For a long time, "AI alignment" was a purely theoretical field, making very slow...

danaris · on March 29, 2023

A lot of people seem to take the rapid improvement of LLMs from GPT-2 through GPT-4 and their brethren, and extrapolate that trendline to infinity.

But that's not logically sound.

The advances that have allowed this aren't arbitrarily scalable. Sure, we may see some more advances in AI tech that take us a few more jumps forward—but that doesn't imply that we will keep advancing at this pace until we hit AGI/superintelligence/the singularity/whatever.

I've seen several people compare this logic to what we were seeing in the discussions about self-driving technology several years ago: some very impressive advancements had happened, and were continuing to happen, and so people extrapolated from there to assume that full self-driving capability would be coming to the market by...well, about now, actually. (I admit, I somewhat bought the hype at that time. It is possible this makes me feel more cautious now; YMMV.) I find this comparison to be persuasive, as it touches on some very similar improvements in technology. I believe that we will see ML advancements hit a similar wall fairly soon.

tome · on March 29, 2023

> A lot of people seem to take the rapid improvement of LLMs from GPT-2 through GPT-4 and their brethren, and extrapolate that trendline to infinity.

> But that's not logically sound.

Yup, five years ago I asked "Do we definitely already know it's going to be possible to deploy self-driving cars in an economically meaningful way?" and got the answer "yes", on a story titled "GM says it will put fleets of self-driving cars in cities in 2019"!

https://news.ycombinator.com/item?id=15824953

I just have no idea how people are making the extrapolations they are making about the power of future large language models.

versteegen · on March 29, 2023

The problem is, can alignment occur before the relevant capabilities have been developed? LLMs, for example, (although very good at impersonating and talking to humans and having good world models) are particularly poor at structured reasoning and planning which are the capabilities that will actually be so dangerous. I don't believe superintelligence will be a LLM with chain-of-thought reasoning. If it's a different architecture then once again a lot of alignment work won't be relevant.

jimrandomh · on March 29, 2023

Yes, many angles on the alignment problem can be studied now, and have started making good progress recently. Some things will turn out in retrospect to not have been relevant, due to architectural shifts, but not everything. Some things are specific to LLMs; some things are specific to transformers but not to language-model transformers; some things are conceptual and likely to still apply to quite-different systems; and some things are just field-building and not specific to any architecture at all.

Eg in mechanistic interpretability, there are a lot of findings on LLMs that turn out to generalize across a wider set of NN architectures. Eg https://transformer-circuits.pub/2022/solu/index.html is something that couldn't be done without access to LLMs, but which looks likely to generalize into future architectures.

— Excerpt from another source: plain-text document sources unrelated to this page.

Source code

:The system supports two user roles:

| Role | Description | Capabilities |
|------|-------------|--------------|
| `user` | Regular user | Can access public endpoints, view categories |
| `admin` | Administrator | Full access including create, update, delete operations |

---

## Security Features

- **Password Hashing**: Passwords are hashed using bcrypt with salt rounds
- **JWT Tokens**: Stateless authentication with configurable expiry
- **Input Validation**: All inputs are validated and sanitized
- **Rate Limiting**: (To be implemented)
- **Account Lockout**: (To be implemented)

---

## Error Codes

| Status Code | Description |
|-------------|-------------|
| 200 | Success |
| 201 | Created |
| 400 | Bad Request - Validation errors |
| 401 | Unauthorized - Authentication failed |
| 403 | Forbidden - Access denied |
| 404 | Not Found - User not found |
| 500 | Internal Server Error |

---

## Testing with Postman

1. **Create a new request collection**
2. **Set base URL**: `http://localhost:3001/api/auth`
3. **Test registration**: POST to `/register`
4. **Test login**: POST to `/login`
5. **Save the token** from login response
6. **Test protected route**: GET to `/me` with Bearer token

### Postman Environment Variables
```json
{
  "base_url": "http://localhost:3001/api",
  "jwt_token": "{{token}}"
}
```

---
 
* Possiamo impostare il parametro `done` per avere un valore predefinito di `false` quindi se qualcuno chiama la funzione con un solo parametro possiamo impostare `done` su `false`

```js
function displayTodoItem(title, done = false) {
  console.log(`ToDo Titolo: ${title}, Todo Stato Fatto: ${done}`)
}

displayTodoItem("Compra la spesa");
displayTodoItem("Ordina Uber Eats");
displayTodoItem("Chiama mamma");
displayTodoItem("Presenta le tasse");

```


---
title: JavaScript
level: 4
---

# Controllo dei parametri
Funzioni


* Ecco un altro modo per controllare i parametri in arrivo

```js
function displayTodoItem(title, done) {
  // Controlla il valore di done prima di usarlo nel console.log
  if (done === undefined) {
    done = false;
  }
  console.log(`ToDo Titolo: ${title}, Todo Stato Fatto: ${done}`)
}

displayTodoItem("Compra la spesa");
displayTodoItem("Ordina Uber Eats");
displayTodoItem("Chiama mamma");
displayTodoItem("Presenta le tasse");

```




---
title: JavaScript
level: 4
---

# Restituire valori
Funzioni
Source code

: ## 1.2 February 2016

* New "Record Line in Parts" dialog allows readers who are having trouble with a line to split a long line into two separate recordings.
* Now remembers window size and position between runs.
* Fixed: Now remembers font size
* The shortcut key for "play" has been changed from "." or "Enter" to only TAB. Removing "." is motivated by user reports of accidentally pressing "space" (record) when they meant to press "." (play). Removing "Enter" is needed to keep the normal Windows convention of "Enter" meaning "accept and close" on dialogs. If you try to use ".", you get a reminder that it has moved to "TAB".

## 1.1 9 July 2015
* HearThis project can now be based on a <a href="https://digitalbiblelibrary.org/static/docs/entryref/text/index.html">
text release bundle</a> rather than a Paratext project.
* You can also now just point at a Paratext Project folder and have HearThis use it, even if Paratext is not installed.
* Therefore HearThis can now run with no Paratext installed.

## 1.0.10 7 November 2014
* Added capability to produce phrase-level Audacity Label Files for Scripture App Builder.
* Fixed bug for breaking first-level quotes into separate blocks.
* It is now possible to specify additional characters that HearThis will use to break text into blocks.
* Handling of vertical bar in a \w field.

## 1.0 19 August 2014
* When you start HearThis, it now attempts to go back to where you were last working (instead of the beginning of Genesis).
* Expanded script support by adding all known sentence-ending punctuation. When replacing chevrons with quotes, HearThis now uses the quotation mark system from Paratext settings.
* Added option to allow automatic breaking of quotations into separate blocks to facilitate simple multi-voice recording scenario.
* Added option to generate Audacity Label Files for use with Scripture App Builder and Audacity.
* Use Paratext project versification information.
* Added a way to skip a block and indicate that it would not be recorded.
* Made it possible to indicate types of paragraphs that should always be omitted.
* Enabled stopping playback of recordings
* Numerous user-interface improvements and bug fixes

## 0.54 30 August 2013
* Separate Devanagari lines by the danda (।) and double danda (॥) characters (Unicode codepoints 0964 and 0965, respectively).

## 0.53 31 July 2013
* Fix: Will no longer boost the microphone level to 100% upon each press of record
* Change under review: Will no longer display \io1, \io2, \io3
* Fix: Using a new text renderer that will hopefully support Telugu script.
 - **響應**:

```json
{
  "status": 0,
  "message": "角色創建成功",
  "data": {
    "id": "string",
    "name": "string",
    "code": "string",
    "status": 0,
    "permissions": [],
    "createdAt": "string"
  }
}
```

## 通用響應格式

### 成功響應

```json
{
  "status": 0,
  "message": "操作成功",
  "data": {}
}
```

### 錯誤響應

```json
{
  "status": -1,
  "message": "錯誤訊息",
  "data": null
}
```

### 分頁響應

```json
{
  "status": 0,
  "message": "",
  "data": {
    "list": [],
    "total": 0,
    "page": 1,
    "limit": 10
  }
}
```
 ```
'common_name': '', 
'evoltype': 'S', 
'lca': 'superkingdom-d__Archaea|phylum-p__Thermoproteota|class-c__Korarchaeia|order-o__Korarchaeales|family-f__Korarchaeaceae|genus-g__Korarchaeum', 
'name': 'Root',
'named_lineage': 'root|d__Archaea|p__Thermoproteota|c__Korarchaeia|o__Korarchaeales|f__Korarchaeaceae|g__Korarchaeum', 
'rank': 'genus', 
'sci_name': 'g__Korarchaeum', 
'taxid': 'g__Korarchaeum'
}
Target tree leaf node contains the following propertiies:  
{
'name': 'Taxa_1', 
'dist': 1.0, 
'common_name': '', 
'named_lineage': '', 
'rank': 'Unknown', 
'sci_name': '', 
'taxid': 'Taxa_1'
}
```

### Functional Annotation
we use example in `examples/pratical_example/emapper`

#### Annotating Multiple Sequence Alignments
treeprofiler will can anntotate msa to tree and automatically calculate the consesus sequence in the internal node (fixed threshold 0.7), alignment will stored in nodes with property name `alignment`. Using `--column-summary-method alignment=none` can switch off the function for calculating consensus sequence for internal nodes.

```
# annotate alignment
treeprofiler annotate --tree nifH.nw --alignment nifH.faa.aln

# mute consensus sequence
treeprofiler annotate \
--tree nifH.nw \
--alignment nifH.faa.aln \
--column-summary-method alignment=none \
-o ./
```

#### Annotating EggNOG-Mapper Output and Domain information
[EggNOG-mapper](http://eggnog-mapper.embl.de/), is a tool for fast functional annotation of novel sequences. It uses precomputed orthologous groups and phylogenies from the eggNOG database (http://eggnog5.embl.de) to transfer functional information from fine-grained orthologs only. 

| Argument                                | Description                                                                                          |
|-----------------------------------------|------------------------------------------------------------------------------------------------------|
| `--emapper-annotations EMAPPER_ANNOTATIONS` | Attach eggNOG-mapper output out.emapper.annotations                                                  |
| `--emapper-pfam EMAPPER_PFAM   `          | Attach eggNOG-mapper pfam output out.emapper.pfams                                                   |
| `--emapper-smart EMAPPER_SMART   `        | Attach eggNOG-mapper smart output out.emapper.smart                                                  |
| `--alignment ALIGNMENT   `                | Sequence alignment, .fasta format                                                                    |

HybridCurve · on March 29, 2023

>... the risk of a superintelligence taking over the world no longer looks distant and abstract.

Can we please stop floating this as a threat? This is the more science-fiction than reality at this point and it does a great disservice to humanity. The more we keep pushing the idea that AI is the threat and not the people controlling it the less we will be focused on mitigating global risk.

It is far more likely that someone else will leverage an AI to attempt to expand their influence or dominion. Putin has essentially already stated views on this matter and we should assume groups within all adequately advanced nations will be working toward this end either independently or cooperatively.

We are more than likely in an arms race now.

ChatGTP · on March 29, 2023

So once again, humans are the dangerous part, clearly, if we didn't have destructive tendencies in our psyche that we're using to train these models, we wouldn't build things that would be interested in destruction.

Interesting.

I don't think we're as intelligent as we believe we are which I doubt we will ever actually build a super intelligence, we're too stupid. Even something 10x smarter than us may actually be quite "stupid".

kromem · on March 29, 2023

You're neglecting to consider the power of recursion.

Maybe the best and necessary tool in aligning GPT-N is GPT-(N-1).

We've already in just the past few weeks seen the power in using models to generate instructive fine tuning data.

Don't you think aligned models might be able to be applied to better aligning future models in ways that we can't yet anticipate because capability discovery is occurring on a week by week basis and not a six month or longer basis?

zshrdlu · on April 3, 2023

> eliminate poverty of all kinds

There was never a technical hurdle to this problem where a super-intelligent AI is what we need.

famouswaffles · on March 29, 2023

i don't if alignment has any where to go. any more than you can align people for instance. the idea is just kind of ridiculous in the first place.